(RECORDED INFORMATION)

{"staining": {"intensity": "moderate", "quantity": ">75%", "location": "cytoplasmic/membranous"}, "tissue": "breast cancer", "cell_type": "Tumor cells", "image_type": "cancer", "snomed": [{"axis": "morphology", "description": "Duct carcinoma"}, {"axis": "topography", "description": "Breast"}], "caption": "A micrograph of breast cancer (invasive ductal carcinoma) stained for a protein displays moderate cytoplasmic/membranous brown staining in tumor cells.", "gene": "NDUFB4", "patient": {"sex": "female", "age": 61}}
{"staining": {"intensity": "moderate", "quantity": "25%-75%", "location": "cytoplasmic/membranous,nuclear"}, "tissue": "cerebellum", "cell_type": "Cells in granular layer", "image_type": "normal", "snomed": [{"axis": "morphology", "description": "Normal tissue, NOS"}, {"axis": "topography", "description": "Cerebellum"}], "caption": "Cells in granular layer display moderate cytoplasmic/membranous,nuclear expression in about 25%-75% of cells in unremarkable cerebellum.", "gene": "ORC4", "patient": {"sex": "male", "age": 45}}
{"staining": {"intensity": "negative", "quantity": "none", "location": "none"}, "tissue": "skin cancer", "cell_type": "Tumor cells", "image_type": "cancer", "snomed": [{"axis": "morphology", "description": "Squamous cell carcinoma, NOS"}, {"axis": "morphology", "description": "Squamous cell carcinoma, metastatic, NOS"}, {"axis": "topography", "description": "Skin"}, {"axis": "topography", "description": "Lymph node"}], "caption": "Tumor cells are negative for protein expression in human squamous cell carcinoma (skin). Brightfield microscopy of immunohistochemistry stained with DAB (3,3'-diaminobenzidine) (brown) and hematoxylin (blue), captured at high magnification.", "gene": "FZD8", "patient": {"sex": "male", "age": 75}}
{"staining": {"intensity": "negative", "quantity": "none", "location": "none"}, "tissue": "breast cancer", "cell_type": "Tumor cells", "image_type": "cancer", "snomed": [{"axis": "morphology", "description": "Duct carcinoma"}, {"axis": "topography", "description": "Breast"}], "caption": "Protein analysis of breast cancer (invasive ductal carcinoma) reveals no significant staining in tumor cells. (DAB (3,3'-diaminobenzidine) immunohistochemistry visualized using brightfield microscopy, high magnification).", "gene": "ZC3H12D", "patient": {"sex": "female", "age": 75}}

(TASK DESCRIPTION)
Repeat this material verbatim.

(TASK SOLUTION)
{"staining": {"intensity": "moderate", "quantity": ">75%", "location": "cytoplasmic/membranous"}, "tissue": "breast cancer", "cell_type": "Tumor cells", "image_type": "cancer", "snomed": [{"axis": "morphology", "description": "Duct carcinoma"}, {"axis": "topography", "description": "Breast"}], "caption": "A micrograph of breast cancer (invasive ductal carcinoma) stained for a protein displays moderate cytoplasmic/membranous brown staining in tumor cells.", "gene": "NDUFB4", "patient": {"sex": "female", "age": 61}}
{"staining": {"intensity": "moderate", "quantity": "25%-75%", "location": "cytoplasmic/membranous,nuclear"}, "tissue": "cerebellum", "cell_type": "Cells in granular layer", "image_type": "normal", "snomed": [{"axis": "morphology", "description": "Normal tissue, NOS"}, {"axis": "topography", "description": "Cerebellum"}], "caption": "Cells in granular layer display moderate cytoplasmic/membranous,nuclear expression in about 25%-75% of cells in unremarkable cerebellum.", "gene": "ORC4", "patient": {"sex": "male", "age": 45}}
{"staining": {"intensity": "negative", "quantity": "none", "location": "none"}, "tissue": "skin cancer", "cell_type": "Tumor cells", "image_type": "cancer", "snomed": [{"axis": "morphology", "description": "Squamous cell carcinoma, NOS"}, {"axis": "morphology", "description": "Squamous cell carcinoma, metastatic, NOS"}, {"axis": "topography", "description": "Skin"}, {"axis": "topography", "description": "Lymph node"}], "caption": "Tumor cells are negative for protein expression in human squamous cell carcinoma (skin). Brightfield microscopy of immunohistochemistry stained with DAB (3,3'-diaminobenzidine) (brown) and hematoxylin (blue), captured at high magnification.", "gene": "FZD8", "patient": {"sex": "male", "age": 75}}
{"staining": {"intensity": "negative", "quantity": "none", "location": "none"}, "tissue": "breast cancer", "cell_type": "Tumor cells", "image_type": "cancer", "snomed": [{"axis": "morphology", "description": "Duct carcinoma"}, {"axis": "topography", "description": "Breast"}], "caption": "Protein analysis of breast cancer (invasive ductal carcinoma) reveals no significant staining in tumor cells. (DAB (3,3'-diaminobenzidine) immunohistochemistry visualized using brightfield microscopy, high magnification).", "gene": "ZC3H12D", "patient": {"sex": "female", "age": 75}}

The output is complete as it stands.